Çıplak Ayaklar Kumpanyası, düş ülke peşinden koşmaya ve koşarken dans etmeye devam eden1 temelini çağdaş danstan alan dansçılardan oluşan bir kumpanya. CerModern’de 16 Ocak 2022 tarihinde deneyimleme fırsatını bizimle paylaştıkları bir gösteri olan “Taşıdıklarımız”, hayat yolculuklarımızda yanımızda bulundurmayı tercih ettiğimiz her “şeyi”( belki ufak bir dans figürünü, belki bir kasketi, belki sevdiğimiz bir kimseyi ve belki de ruhumuzun maskelerini) neden tercih ettiğimizi ve yolculuğumuzda bizleri nasıl etkilediğini irdeliyor. Ve bizim de kendimizi ve yaşayışımızı irdeleyerek eşlik ettiğimiz gösteri düşünce ve kalp penceremin ardından şu şekilde gerçekleşiyor:
Hayat nehrinin önlerine sürüklediği nesneleri kendi karakter inşalarının malzemesi haline getiren iki insan, birbirleriyle ahenk içerisinde malzemeleri üstlerine monte ederek bu inşayı dışa vurmaya başlıyor. Kullanılan nesnelerin paralellik taşıdığını, bazı nesnelere insanların arzuyla kendilerini teslim ettiklerini görüyoruz. Sanki kişiliklerinde bir noksanlık varmış ve o açığı tamamlamak için en uygun varlık uzun bir tahta çubukmuş, süngeri olmayan bir duvar fırçasıymış gibi…
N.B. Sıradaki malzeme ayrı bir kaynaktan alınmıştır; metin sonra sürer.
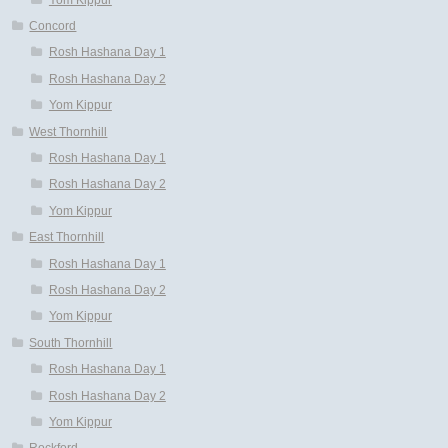
Concord
Rosh Hashana Day 1
Rosh Hashana Day 2
Yom Kippur
West Thornhill
Rosh Hashana Day 1
Rosh Hashana Day 2
Yom Kippur
East Thornhill
Rosh Hashana Day 1
Rosh Hashana Day 2
Yom Kippur
South Thornhill
Rosh Hashana Day 1
Rosh Hashana Day 2
Yom Kippur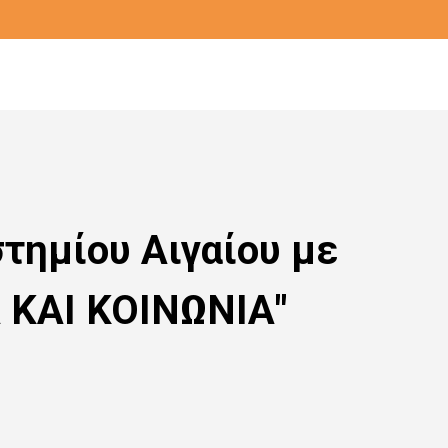
τημίου Αιγαίου με
Α ΚΑΙ ΚΟΙΝΩΝΙΑ"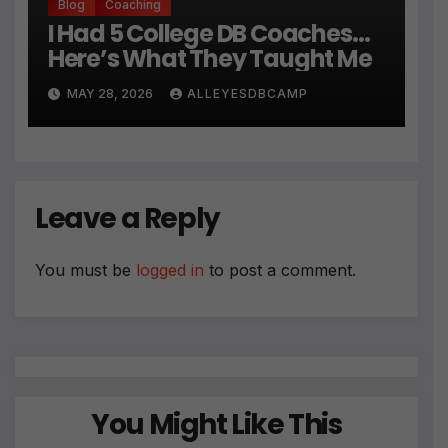
Blog
Coaching
I Had 5 College DB Coaches…
Here’s What They Taught Me
MAY 28, 2026
ALLEYESDBCAMP
Leave a Reply
You must be
logged in
to post a comment.
You Might Like This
Tam bu sıralarda bir birikimin altından belki kendi dünyasını belki insanlarla ortak dünyalarını selamlamak üzere bir müzisyen doğuyor. Fark ediyoruz ki ilk bakışta kimi gözler için sadece bir metal yığınından ibaret olan o birikim insanın ruhuna hitap edebilecek nice ezgilere gebeymiş. Müzisyen kendi hızında ve kendi düzenine göre yaratım dünyasını kurduktan sonra insanlara yolculuklarında yaratımıyla eşlik etmeye başlıyor. Kendi varlıklarının eksenine oturtabildikleri tüm eşyalar yerlerini aldıktan sonra hayat maceralarına atılıyorlar. Önce sakin, merak dolu ve biraz da çekingen adımlarla kendi uzaylarını keşfediyorlar. Keşif süreci ilerledikçe dünyaları hızlanmaya başlıyor, zaman ivmelendikçe onların sarsıntısı hiddetleniyor ve en sonunda kaos sessizce galibiyetini ilan ediyor.
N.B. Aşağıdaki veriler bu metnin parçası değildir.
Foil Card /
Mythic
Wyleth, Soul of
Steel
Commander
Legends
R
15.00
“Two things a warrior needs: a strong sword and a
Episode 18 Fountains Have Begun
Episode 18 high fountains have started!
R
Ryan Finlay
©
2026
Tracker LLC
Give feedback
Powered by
Hayallerinin parçalar halinde yıkılmasını sindirmeleriyle geçen bir geceyi, aynı malzemeleri kullanarak kendi iç dünyaları ve dışsal olan arasında köprü kurmaları takip ediyor. Her iki insanın da kendisinden izler bırakarak inşa ettikleri irili ufaklı yapılarla teker teker tanışıyoruz. Adeta onların dünyaya getirilişini seyre dalıyoruz. Bir insanın anılarını içinde sakladığını hayal ettiğim bir çerçevenin, zamanın ipinin ısrarıyla uçup gitmemesi için tüm benliğiyle onu yere sabitlemeye çalıştığını izlerken benlik için malzeme arayışında nostaljinin sıcaklığına sarılışımız ve anların hatırasını manipüle etmek için kendimizi kör edip kendi renklerimize boyadığımız bir dünyada görme yetimizi yeniden kazanmak adına insanın sarfettiği o çırpınışlar zihnimde dalgalanıyor. Bu esnada harmoni içerisinde iki insan birbirlerinin dünyasında birer keşfe dalıyor: bir insanın daha cüretkar biraz da haşin adımlarla geçtiği bir yerden diğer insanın nasıl da çekingen ve dikkatli geçtiğini seyrediyoruz. O sırada karakteristik sallanışlarla keşfe dair duygularını bizimle paylaşıyorlar. Nesnelerin arasından akıp gitme ritüelleri sona yaklaşırken alüminyum folyoda vücut bulan güneşi karanlığa doğru selamlayarak uykuya dalıyorlar.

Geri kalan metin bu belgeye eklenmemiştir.